Extracted information:
* * * * *
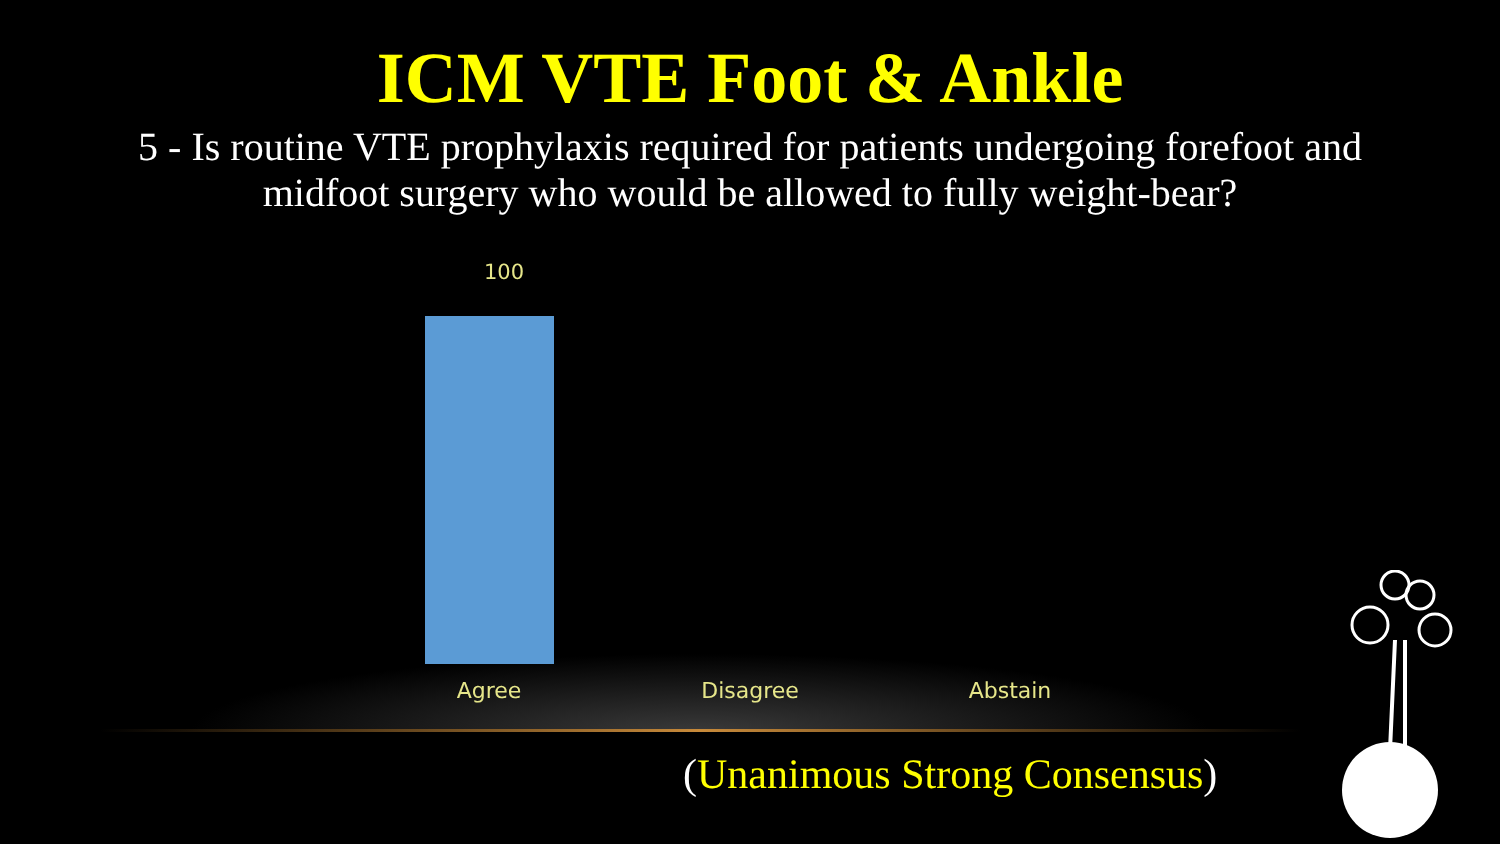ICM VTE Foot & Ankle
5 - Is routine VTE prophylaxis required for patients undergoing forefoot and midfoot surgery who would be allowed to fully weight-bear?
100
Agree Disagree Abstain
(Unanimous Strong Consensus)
* * * * *
Restate the data above word for word. Skip every picture.

ICM VTE Foot & Ankle
5 - Is routine VTE prophylaxis required for patients undergoing forefoot and midfoot surgery who would be allowed to fully weight-bear?
100
Agree Disagree Abstain
(Unanimous Strong Consensus)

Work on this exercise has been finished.